I want you to know that’s not what we (the people in my practice, can’t speak for anyone else) are trying to say. We see you. We know meditation isn’t for everyone. Sometimes mindfulness looks very different. Sometimes it’s dancing until you get caught up in the music. Sometimes it’s going for a long walk. Sometimes it is coloring. Sometimes it’s just paying a little more attention to your words before they come out of your mouth. Sometimes it is just taking one deep breath. 

We know if you have ADD or really any problems focusing sometimes sitting quietly doesn’t work. I know the whole “make your mind blank” thing hasn’t worked for me and I can’t imagine it would work for a lot of my clients.
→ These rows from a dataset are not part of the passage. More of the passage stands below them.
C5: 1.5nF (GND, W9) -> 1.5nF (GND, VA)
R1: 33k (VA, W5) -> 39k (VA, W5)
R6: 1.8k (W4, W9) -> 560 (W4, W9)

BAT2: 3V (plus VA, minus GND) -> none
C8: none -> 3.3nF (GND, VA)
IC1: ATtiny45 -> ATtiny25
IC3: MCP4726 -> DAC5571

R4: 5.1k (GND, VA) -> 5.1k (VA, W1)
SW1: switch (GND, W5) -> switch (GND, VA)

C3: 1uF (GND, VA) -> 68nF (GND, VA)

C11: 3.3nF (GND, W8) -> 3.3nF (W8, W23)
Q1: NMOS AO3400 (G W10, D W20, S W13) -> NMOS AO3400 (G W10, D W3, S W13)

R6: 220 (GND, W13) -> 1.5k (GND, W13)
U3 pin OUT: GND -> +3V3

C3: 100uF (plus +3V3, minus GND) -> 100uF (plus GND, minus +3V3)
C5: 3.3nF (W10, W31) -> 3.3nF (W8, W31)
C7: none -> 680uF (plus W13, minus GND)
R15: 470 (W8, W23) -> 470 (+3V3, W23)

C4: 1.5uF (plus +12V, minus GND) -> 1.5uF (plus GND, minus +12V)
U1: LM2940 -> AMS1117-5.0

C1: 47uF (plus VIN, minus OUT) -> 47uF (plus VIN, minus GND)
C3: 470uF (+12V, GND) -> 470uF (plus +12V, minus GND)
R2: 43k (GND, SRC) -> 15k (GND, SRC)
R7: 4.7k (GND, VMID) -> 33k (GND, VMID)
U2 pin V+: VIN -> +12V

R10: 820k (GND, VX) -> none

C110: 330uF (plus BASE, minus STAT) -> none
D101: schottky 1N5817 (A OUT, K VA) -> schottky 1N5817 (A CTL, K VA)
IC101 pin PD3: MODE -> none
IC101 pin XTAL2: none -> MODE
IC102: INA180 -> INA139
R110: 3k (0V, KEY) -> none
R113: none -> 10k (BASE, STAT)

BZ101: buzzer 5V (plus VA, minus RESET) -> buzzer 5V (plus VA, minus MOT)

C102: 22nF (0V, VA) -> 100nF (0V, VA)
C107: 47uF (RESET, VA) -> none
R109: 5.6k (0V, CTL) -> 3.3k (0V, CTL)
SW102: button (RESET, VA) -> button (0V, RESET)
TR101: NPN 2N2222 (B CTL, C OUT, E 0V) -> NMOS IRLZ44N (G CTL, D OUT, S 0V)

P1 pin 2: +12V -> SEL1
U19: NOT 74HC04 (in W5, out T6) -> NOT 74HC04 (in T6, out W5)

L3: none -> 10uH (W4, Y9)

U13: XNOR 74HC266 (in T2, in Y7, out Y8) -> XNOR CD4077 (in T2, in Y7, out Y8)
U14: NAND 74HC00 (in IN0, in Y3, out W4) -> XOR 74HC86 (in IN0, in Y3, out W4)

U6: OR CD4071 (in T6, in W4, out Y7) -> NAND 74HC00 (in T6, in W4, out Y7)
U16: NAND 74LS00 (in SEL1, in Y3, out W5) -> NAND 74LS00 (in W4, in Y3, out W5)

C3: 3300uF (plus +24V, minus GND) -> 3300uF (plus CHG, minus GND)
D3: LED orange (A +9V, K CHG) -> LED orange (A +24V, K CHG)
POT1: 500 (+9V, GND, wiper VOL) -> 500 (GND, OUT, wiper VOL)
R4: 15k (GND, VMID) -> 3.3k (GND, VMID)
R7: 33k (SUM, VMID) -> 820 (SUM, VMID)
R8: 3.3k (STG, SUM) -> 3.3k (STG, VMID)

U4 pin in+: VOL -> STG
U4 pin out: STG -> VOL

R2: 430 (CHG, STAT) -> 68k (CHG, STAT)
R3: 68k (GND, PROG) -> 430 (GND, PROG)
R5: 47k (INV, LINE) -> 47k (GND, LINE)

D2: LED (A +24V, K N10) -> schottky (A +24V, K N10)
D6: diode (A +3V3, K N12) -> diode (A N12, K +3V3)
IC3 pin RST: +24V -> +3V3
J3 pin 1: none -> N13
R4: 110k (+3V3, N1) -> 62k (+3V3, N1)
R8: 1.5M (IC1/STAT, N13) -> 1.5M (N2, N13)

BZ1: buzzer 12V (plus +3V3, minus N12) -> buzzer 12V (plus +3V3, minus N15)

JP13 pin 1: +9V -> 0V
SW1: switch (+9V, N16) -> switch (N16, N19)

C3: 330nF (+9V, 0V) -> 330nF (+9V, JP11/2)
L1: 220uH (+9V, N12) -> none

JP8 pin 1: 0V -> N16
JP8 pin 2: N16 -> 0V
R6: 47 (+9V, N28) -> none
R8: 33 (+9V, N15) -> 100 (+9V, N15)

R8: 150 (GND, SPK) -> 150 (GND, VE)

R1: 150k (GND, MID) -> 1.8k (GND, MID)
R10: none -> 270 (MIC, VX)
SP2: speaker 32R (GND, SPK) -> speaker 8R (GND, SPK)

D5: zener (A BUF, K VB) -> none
So why, you may ask, would I recommend this to my clients? The answer is simple. We have data that shows that when people meditate it causes changes in the brain that make mental health symptoms better. I have seen some of my clients get a lot better by adding some sort of mindfulness practice to their life and it is not necessarily sitting quietly for half an hour on a pillow on your floor. At our practice we try to cater to what our clients need. Consent is key, so if mindfulness is not for you we will never try to push your boundaries on that. If it something you’d like to try we would be glad to help come up with a mindfulness practice that fits you and your life.